German Autobahn and ADAC Video

Additional Tips

  1. Get an International Driver's License if traveling outside the country you're assigned to. This is available at your nearest town/city Issuing Office. Bring two identical ID size pictures and money for the fee-normally good for 3 years. Depending on the Status of Forces Agreement (SOFA), some countries may not recognized your USAREUR driver's license.

  1. In Germany, buy AAFES gas coupons or ration card through your base or post exchange, Shoppette, or Gas Station before heading out. Gasoline costs 4 to 5 times more on the local economy. You can use these coupons at most Esso, Aral, or BP gas stations in Germany and the Netherlands. Before pumping gas, check first with the Store Clerk to make sure they accept the gas coupons. Italy, Belgium, and the Netherlands have similar gas coupons.

  1. Bring coins, loose change or small currencies (Euro or local currency) and sufficient spending money for the trip you're planning.
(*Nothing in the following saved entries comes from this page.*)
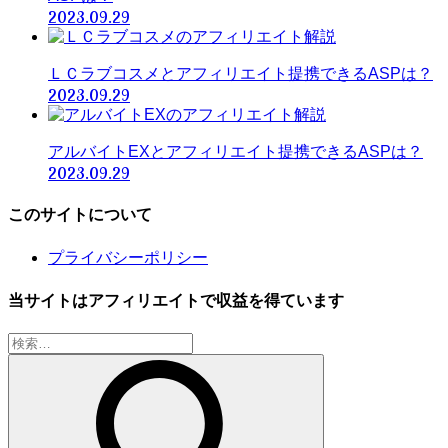
2023.09.29
ＬＣラブコスメとアフィリエイト提携できるASPは？
2023.09.29
アルバイトEXとアフィリエイト提携できるASPは？
2023.09.29
このサイトについて
プライバシーポリシー
当サイトはアフィリエイトで収益を得ています
検
索:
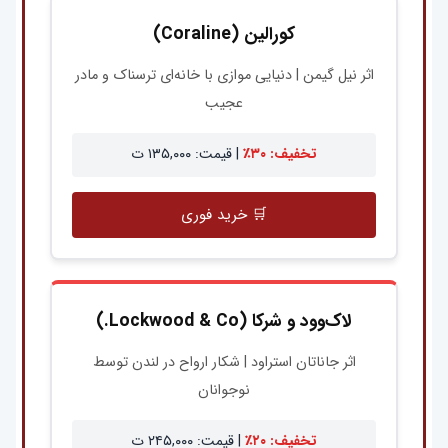
کورالین (Coraline)
اثر نیل گیمن | دنیایی موازی با خانه‌ای ترسناک و مادر
عجیب
تخفیف: ۳۰٪
| قیمت: ۱۳۵,۰۰۰ ت
🛒 خرید فوری
لاک‌وود و شرکا (Lockwood & Co.)
اثر جاناتان استراود | شکار ارواح در لندن توسط
نوجوانان
تخفیف: ۲۰٪
| قیمت: ۲۴۵,۰۰۰ ت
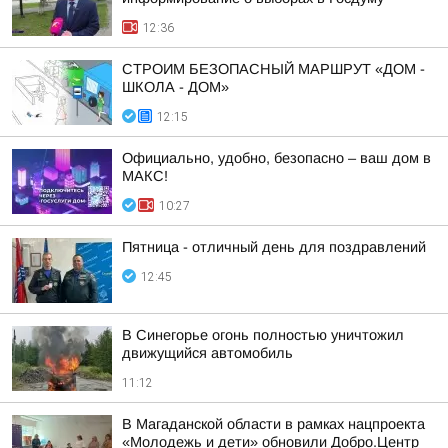
12:36
СТРОИМ БЕЗОПАСНЫЙ МАРШРУТ «ДОМ -
ШКОЛА - ДОМ»
12:15
Официально, удобно, безопасно – ваш дом в
МАКС!
10:27
Пятница - отличный день для поздравлений
12:45
В Синегорье огонь полностью уничтожил
движущийся автомобиль
11:12
В Магаданской области в рамках нацпроекта
«Молодежь и дети» обновили Добро.Центр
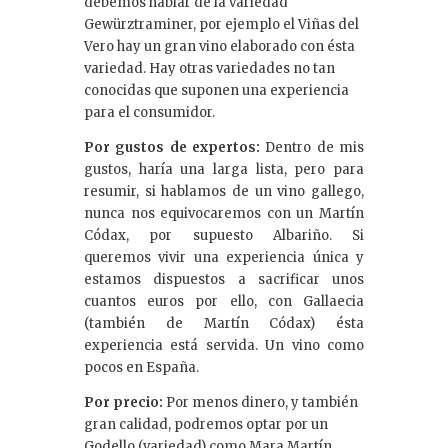
debemos hablar de la variedad
Gewürztraminer, por ejemplo el Viñas del
Vero hay un gran vino elaborado con ésta
variedad. Hay otras variedades no tan
conocidas que suponen una experiencia
para el consumidor.
Por gustos de expertos:
Dentro de mis
gustos, haría una larga lista, pero para
resumir, si hablamos de un vino gallego,
nunca nos equivocaremos con un Martín
Códax, por supuesto Albariño. Si
queremos vivir una experiencia única y
estamos dispuestos a sacrificar unos
cuantos euros por ello, con Gallaecia
(también de Martín Códax) ésta
experiencia está servida. Un vino como
pocos en España.
Por precio:
Por menos dinero, y también
gran calidad, podremos optar por un
Godello (variedad) como Mara Martín,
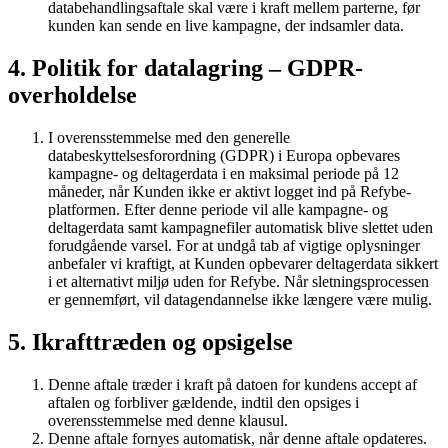
databehandlingsaftale skal være i kraft mellem parterne, før
kunden kan sende en live kampagne, der indsamler data.
4. Politik for datalagring – GDPR-
overholdelse
I overensstemmelse med den generelle
databeskyttelsesforordning (GDPR) i Europa opbevares
kampagne- og deltagerdata i en maksimal periode på 12
måneder, når Kunden ikke er aktivt logget ind på Refybe-
platformen. Efter denne periode vil alle kampagne- og
deltagerdata samt kampagnefiler automatisk blive slettet uden
forudgående varsel. For at undgå tab af vigtige oplysninger
anbefaler vi kraftigt, at Kunden opbevarer deltagerdata sikkert
i et alternativt miljø uden for Refybe. Når sletningsprocessen
er gennemført, vil datagendannelse ikke længere være mulig.
5. Ikrafttræden og opsigelse
Denne aftale træder i kraft på datoen for kundens accept af
aftalen og forbliver gældende, indtil den opsiges i
overensstemmelse med denne klausul.
Denne aftale fornyes automatisk, når denne aftale opdateres.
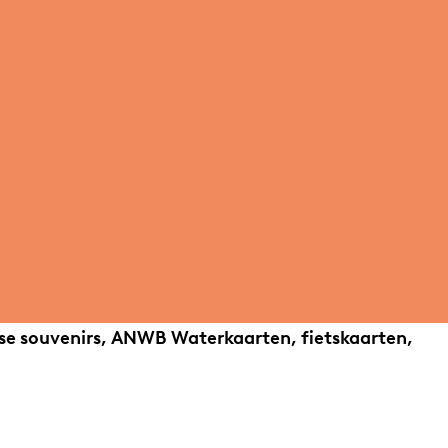
rse souvenirs, ANWB Waterkaarten, fietskaarten,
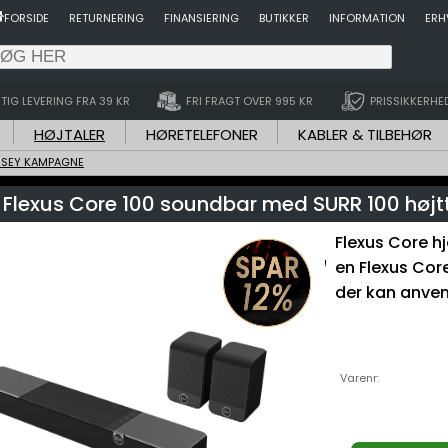
FORSIDE
RETURNERING
FINANSIERING
BUTIKKER
INFORMATION
ERH
TIG LEVERING FRA 39 KR
FRI FRAGT OVER 995 KR
PRISSIKKERHE
HØJTALER
HØRETELEFONER
KABLER & TILBEHØR
SSEY KAMPAGNE
 Flexus Core 100 soundbar med SURR 100 højt
Flexus Core 
en Flexus Cor
der kan anven
Varenr:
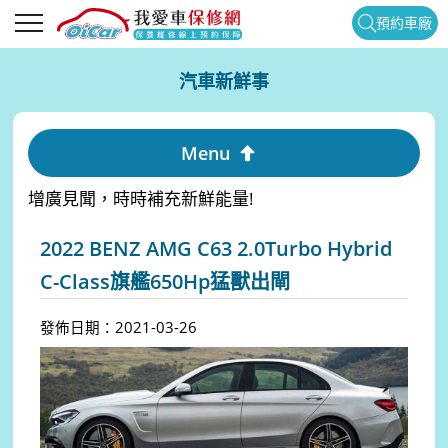
預約車廠
汽車新鮮事
Menu
增廣見聞，時時補充新鮮能量!
2022 BENZ AMG C63 2.0Turbo Hybrid
C-Class旗艦650Hp猛獸出閘
發佈日期：2021-03-26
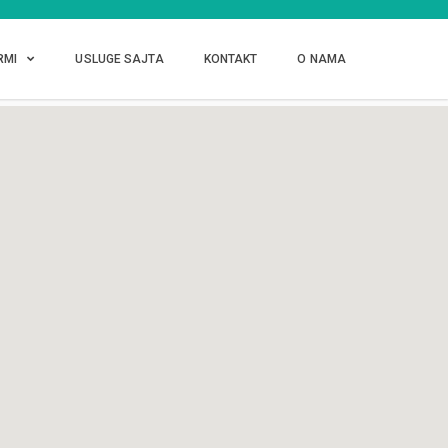
RMI
USLUGE SAJTA
KONTAKT
O NAMA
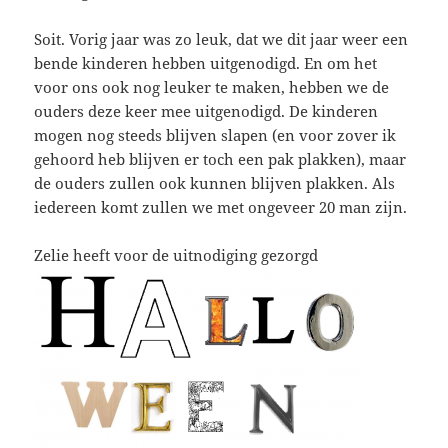
Soit. Vorig jaar was zo leuk, dat we dit jaar weer een
bende kinderen hebben uitgenodigd. En om het
voor ons ook nog leuker te maken, hebben we de
ouders deze keer mee uitgenodigd. De kinderen
mogen nog steeds blijven slapen (en voor zover ik
gehoord heb blijven er toch een pak plakken), maar
de ouders zullen ook kunnen blijven plakken. Als
iedereen komt zullen we met ongeveer 20 man zijn.
Zelie heeft voor de uitnodiging gezorgd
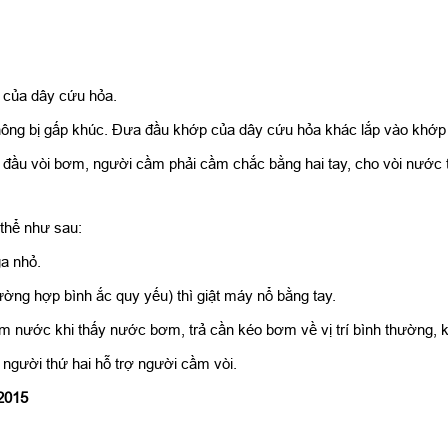
i của dây cứu hỏa.
ông bị gấp khúc. Đưa đầu khớp của dây cứu hỏa khác lắp vào khớp 
 đầu vòi bơm, người cầm phải cầm chắc bằng hai tay, cho vòi nước t
thể như sau:
a nhỏ.
g hợp bình ắc quy yếu) thì giật máy nổ bằng tay.
 khi thấy nước bơm, trả cần kéo bơm về vị trí bình thường, kiểm 
ó người thứ hai hỗ trợ người cầm vòi.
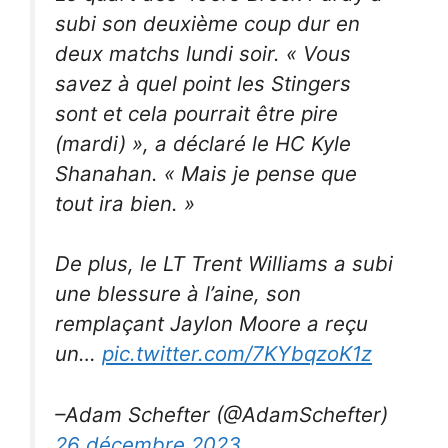
subi son deuxième coup dur en
deux matchs lundi soir. « Vous
savez à quel point les Stingers
sont et cela pourrait être pire
(mardi) », a déclaré le HC Kyle
Shanahan. « Mais je pense que
tout ira bien. »
De plus, le LT Trent Williams a subi
une blessure à l’aine, son
remplaçant Jaylon Moore a reçu
un…
pic.twitter.com/7KYbqzoK1z
–Adam Schefter (@AdamSchefter)
26 décembre 2023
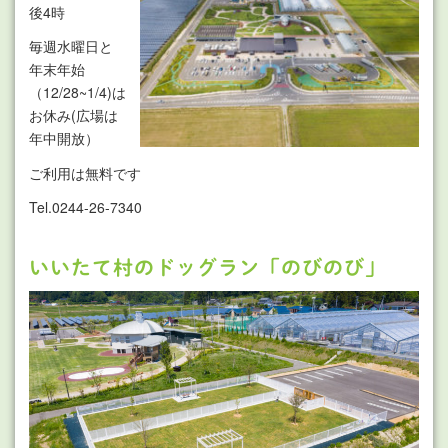
後4時
毎週水曜日と
年末年始
（12/28~1/4)は
お休み(広場は
年中開放）
ご利用は無料です
Tel.0244-26-7340
いいたて村のドッグラン「のびのび」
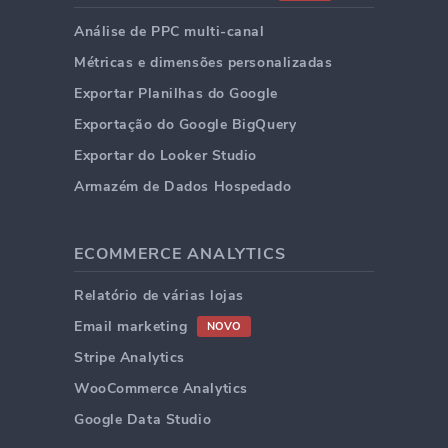
Análise de PPC multi-canal
Métricas e dimensões personalizadas
Exportar Planilhas do Google
Exportação do Google BigQuery
Exportar do Looker Studio
Armazém de Dados Hospedado
ECOMMERCE ANALYTICS
Relatório de várias lojas
Email marketing
NOVO
Stripe Analytics
WooCommerce Analytics
Google Data Studio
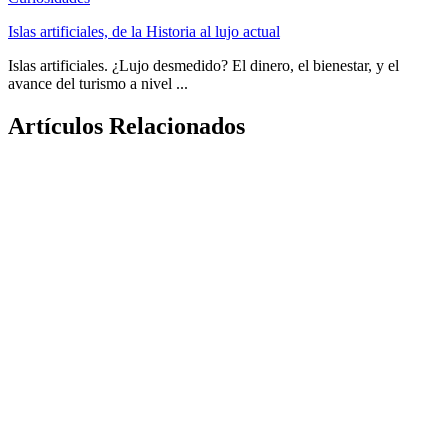
Islas artificiales, de la Historia al lujo actual
Islas artificiales. ¿Lujo desmedido? El dinero, el bienestar, y el
avance del turismo a nivel ...
Artículos Relacionados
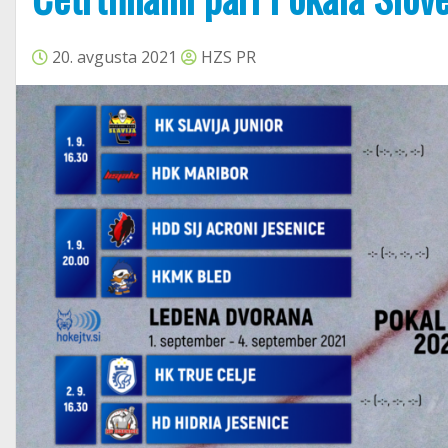
20. avgusta 2021
HZS PR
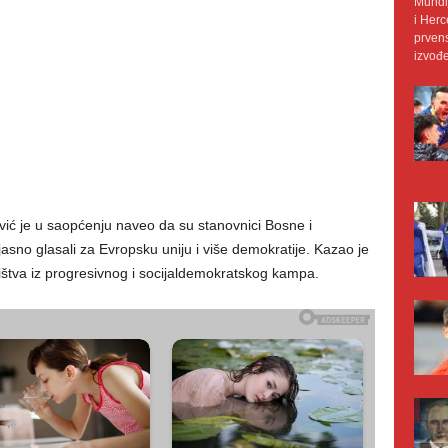
Mundij
i Herc
prvens
izvođe
ć je u saopćenju naveo da su stanovnici Bosne i
sno glasali za Evropsku uniju i više demokratije. Kazao je
ištva iz progresivnog i socijaldemokratskog kampa.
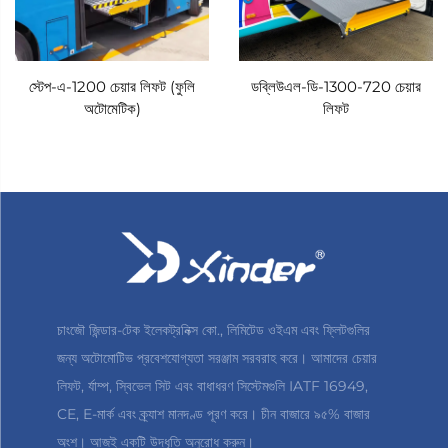
স্টেপ-এ-1200 চেয়ার লিফট (ফুলি
ডব্লিউএল-ডি-1300-720 চেয়ার
অটোমেটিক)
লিফট
চাংজৌ জিন্ডার-টেক ইলেকট্রনিক্স কো., লিমিটেড ওইএম এবং ফ্লিটগুলির
জন্য অটোমোটিভ প্রবেশযোগ্যতা সরঞ্জাম সরবরাহ করে। আমাদের চেয়ার
লিফট, র্যাম্প, স্বিভেল সিট এবং বাধাধরণ সিস্টেমগুলি IATF 16949,
CE, E-মার্ক এবং ক্র্যাশ মানদণ্ড পূরণ করে। চীন বাজারে ৯৫% বাজার
অংশ। আজই একটি উদ্ধৃতি অনুরোধ করুন।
  1. Join an automobile club like ADAC or AVD (provides vehicle and emergency services similar to AAA). The annual membership fee more than pays for itself with one service call or vehicle towing. You don't want to get stuck in a foreign country and unable to find help. We suggest buying the Euro Plus version if you plan on doing serious traveling in Europe. This plan provides additional towing, medical, emergency, hotel, and trip continuation benefits should you need them.

  1. Make sure you have your military or dependent ID card, passport with the SOFA stamp, and leave documents when traveling out of the country you're assigned to. There is now an open border, but you'll never know when you may be asked to produce these documents. If you can't produce said documents, you may be detained or stuck at the border.